REQUIRED ACTION:
Put the lines of the items below into a JSON list of strings, one string per line, leaving out blank lines. Start with the first line of the items and go through the line that contains "Cole Simons, the", including both.

RECORDS FOR THE EXERCISE:

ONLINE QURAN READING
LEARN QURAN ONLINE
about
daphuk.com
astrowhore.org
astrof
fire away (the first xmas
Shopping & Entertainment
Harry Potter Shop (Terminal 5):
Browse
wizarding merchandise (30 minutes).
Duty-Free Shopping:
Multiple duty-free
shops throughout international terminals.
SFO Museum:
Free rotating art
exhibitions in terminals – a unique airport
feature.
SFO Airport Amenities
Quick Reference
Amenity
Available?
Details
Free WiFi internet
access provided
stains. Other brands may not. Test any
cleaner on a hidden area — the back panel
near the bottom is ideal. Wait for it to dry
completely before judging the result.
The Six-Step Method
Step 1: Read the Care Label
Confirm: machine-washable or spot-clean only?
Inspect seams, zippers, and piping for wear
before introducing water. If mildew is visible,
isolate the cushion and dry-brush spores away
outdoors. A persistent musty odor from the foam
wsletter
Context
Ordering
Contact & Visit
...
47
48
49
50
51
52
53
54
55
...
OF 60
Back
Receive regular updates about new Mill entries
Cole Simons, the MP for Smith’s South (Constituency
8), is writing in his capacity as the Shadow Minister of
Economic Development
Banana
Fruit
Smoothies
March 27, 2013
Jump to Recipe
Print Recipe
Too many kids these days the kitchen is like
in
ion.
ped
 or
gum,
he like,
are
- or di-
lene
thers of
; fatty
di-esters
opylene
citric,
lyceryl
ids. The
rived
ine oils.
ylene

SOLUTION TO THIS PROBLEM:
[
  "ONLINE QURAN READING",
  "LEARN QURAN ONLINE",
  "about",
  "daphuk.com",
  "astrowhore.org",
  "astrof",
  "fire away (the first xmas",
  "Shopping & Entertainment",
  "Harry Potter Shop (Terminal 5):",
  "Browse",
  "wizarding merchandise (30 minutes).",
  "Duty-Free Shopping:",
  "Multiple duty-free",
  "shops throughout international terminals.",
  "SFO Museum:",
  "Free rotating art",
  "exhibitions in terminals – a unique airport",
  "feature.",
  "SFO Airport Amenities",
  "Quick Reference",
  "Amenity",
  "Available?",
  "Details",
  "Free WiFi internet",
  "access provided",
  "stains. Other brands may not. Test any",
  "cleaner on a hidden area — the back panel",
  "near the bottom is ideal. Wait for it to dry",
  "completely before judging the result.",
  "The Six-Step Method",
  "Step 1: Read the Care Label",
  "Confirm: machine-washable or spot-clean only?",
  "Inspect seams, zippers, and piping for wear",
  "before introducing water. If mildew is visible,",
  "isolate the cushion and dry-brush spores away",
  "outdoors. A persistent musty odor from the foam",
  "wsletter",
  "Context",
  "Ordering",
  "Contact & Visit",
  "...",
  "47",
  "48",
  "49",
  "50",
  "51",
  "52",
  "53",
  "54",
  "55",
  "...",
  "OF 60",
  "Back",
  "Receive regular updates about new Mill entries",
  "Cole Simons, the MP for Smith’s South (Constituency"
]